## DATA FOR PROCESSING
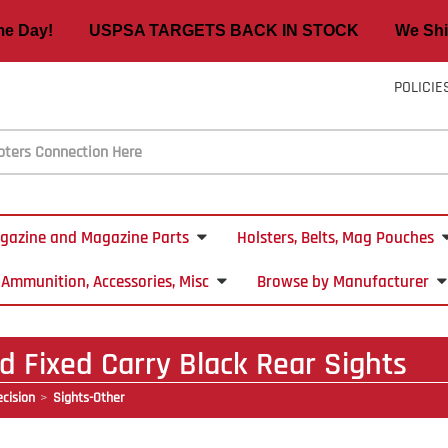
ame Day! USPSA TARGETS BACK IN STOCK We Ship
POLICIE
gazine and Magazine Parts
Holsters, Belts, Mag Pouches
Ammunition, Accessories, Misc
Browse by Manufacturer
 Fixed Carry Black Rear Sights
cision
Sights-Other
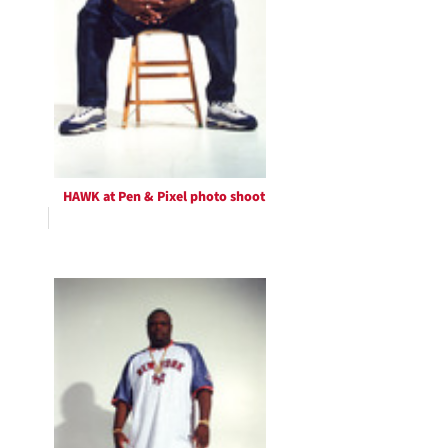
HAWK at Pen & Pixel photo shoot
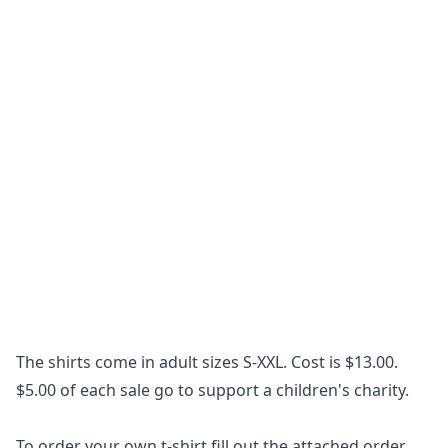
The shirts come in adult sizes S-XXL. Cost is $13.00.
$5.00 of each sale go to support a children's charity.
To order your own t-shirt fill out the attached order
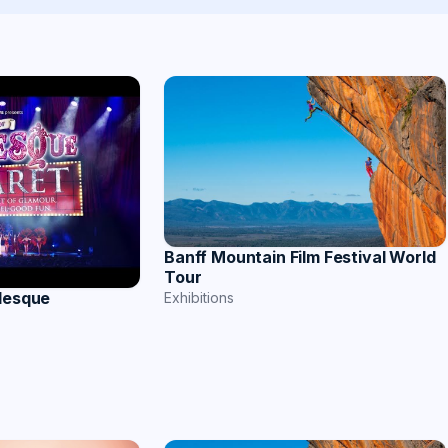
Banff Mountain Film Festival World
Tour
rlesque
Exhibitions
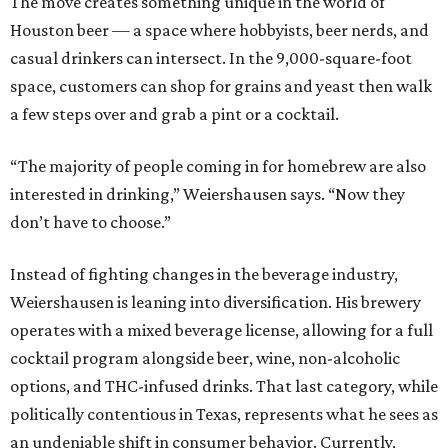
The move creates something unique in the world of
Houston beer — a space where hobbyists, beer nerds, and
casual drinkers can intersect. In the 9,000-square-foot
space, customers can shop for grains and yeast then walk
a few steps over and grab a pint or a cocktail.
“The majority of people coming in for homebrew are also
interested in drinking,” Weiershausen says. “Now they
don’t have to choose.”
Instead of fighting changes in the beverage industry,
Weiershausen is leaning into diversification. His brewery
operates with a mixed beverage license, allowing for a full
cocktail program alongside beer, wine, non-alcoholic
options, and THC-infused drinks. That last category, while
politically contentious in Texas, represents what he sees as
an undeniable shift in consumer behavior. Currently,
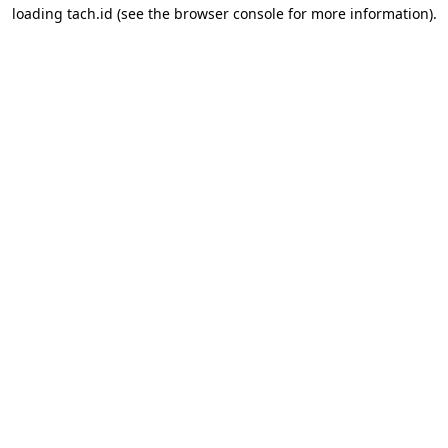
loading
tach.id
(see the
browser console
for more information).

## WHAT TO DO
Please copy the material word for word, beginning at the line that contains "HAWK at Pen & Pixel photo shoot" and stopping after the last line of the material. Leave out the picture markers.

## ANSWER TO THE EXERCISE
HAWK at Pen & Pixel photo shoot
The shirts come in adult sizes S-XXL. Cost is $13.00.
$5.00 of each sale go to support a children's charity.
To order your own t-shirt fill out the attached order
Banff Mountain Film Festival World
Tour
rlesque
Exhibitions
The move creates something unique in the world of
Houston beer — a space where hobbyists, beer nerds, and
casual drinkers can intersect. In the 9,000-square-foot
space, customers can shop for grains and yeast then walk
a few steps over and grab a pint or a cocktail.
“The majority of people coming in for homebrew are also
interested in drinking,” Weiershausen says. “Now they
don’t have to choose.”
Instead of fighting changes in the beverage industry,
Weiershausen is leaning into diversification. His brewery
operates with a mixed beverage license, allowing for a full
cocktail program alongside beer, wine, non-alcoholic
options, and THC-infused drinks. That last category, while
politically contentious in Texas, represents what he sees as
an undeniable shift in consumer behavior. Currently,
loading
tach.id
(see the
browser console
for more information).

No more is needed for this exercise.